A Forgotten Evil

By Alex D. Karaczun
Mischief, Inc
Levels 1-3

In ages past, nations fought great wars with the aid of powers from fiendish allies. Much has been forgotten since then, but sometimes that which is forgotten can be the greatest danger of all. Goblins are raiding the small villages near Caer Carega. Is it just the depredations of a few desperate tribes, or is there something more sinister behind the night raids?

This forty page adventure details a three level dungeon with about forty rooms, as well as a small overland adventure. Goblins have been raiding and the party is sent to find & kill them, ending up in their base; the tower. Inside is a “goblins have taken over a ruin” dungeon, stuffed full of magic and monsters. Long & meaningless descriptions that seem like filler are the highlights of this and, frankly, I’m struggling to find this adventure brings to a table. It’s just Yet Another Goblin Lair adventure.

You’re hired to go find and destroy some raiding goblins, while the regions own militia pull back to protect the villages and homesteads from the raids, which at least makes sense. The party is sent out in to the wilderness to find the goblins with no hints, NPC’s to talk to, or any supporting information even about which way the goblins come from. They wander the wilderness, use the wandering monster chart, until the DM drops a hint and they find a ruined tower wherein the goblins lair. I’m not a fan of most of this adventure, but this really stands out to me. It’s all abstracted away with no support for the DM to run a meaningful encounter in getting hired or asking about. No ruined villages or homesteads or any resources if the party asks about … which they are sure to do.
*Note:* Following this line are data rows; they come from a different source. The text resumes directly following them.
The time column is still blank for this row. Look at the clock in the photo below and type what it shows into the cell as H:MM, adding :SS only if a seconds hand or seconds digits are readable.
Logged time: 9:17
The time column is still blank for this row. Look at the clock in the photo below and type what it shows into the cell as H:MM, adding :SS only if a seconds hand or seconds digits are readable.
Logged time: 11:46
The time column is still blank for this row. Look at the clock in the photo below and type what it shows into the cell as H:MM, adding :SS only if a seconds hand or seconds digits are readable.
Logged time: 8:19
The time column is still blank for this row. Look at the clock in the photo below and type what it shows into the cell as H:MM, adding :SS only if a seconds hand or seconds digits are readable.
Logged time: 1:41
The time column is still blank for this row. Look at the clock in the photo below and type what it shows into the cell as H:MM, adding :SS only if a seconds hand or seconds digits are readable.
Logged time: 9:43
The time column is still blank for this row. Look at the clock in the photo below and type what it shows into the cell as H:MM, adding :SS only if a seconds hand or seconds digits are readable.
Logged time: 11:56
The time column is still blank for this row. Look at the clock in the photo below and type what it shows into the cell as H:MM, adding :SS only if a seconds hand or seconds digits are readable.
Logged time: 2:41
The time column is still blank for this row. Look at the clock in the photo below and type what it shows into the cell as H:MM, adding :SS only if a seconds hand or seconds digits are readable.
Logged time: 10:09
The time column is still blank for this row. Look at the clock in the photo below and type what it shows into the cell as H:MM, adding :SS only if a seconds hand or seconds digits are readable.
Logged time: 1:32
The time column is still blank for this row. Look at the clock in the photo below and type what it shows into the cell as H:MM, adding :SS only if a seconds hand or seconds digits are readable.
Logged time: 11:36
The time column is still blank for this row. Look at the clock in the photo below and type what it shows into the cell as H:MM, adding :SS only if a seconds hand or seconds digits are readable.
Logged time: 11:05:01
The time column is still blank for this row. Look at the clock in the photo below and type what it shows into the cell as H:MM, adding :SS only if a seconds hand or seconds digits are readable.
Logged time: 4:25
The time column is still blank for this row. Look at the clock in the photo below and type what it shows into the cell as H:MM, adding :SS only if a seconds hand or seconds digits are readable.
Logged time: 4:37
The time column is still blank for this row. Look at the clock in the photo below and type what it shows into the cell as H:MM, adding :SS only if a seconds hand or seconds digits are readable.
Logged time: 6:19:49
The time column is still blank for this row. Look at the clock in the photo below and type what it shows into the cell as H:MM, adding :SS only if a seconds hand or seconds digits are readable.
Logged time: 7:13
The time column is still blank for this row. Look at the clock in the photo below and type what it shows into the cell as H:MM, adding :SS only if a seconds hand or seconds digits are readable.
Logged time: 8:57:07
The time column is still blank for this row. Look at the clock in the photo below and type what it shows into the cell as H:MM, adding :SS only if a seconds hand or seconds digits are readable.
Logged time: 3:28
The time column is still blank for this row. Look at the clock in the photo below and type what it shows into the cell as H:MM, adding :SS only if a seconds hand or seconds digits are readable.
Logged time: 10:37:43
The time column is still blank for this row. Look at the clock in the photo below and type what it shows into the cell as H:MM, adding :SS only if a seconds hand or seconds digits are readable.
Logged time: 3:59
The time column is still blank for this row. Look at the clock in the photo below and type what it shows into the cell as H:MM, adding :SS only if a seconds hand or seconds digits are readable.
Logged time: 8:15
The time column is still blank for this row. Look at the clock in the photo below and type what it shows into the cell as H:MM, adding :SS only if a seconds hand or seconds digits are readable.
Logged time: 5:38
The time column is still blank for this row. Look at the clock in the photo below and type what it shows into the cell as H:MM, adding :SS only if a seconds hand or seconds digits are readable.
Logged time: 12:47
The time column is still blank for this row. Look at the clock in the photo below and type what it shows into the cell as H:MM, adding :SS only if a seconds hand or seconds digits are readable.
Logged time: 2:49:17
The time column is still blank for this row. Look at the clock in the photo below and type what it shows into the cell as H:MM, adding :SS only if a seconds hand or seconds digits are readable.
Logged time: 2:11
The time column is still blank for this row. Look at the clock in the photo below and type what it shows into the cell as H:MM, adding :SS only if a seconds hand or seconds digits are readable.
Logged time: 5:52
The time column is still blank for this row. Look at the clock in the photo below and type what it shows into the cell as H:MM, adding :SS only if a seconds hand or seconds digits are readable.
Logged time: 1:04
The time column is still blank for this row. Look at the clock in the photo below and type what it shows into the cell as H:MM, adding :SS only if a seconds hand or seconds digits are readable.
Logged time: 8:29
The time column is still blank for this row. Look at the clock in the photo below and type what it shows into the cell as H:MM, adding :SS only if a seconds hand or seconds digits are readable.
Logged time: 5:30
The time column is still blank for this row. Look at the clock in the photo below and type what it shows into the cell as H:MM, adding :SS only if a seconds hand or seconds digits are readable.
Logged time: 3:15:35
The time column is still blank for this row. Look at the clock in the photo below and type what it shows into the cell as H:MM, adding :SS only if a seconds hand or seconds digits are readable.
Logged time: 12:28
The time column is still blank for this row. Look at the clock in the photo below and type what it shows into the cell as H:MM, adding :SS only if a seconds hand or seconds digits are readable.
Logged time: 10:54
The ruined tower has ruined ground floor and then two dungeon levels. The dungeon levels are pretty standard with goblins, a couple of other demi-humans, some undead in old ruined areas, and a few vermin. It’s mostly uninteresting encounters with monsters stuffed in to rooms who react when you open the door, and little else to explore or interact with. The bugbear sleeps in his armor, there’s no real response to an incursion outlined, it all feels like just monsters stuffed in a room with not much tying it together besides “it’s a goblin lair.” It’s best when it is defying this, such as with the young white dragon that lives in the tower and may fly out. But there’s far far too little of this.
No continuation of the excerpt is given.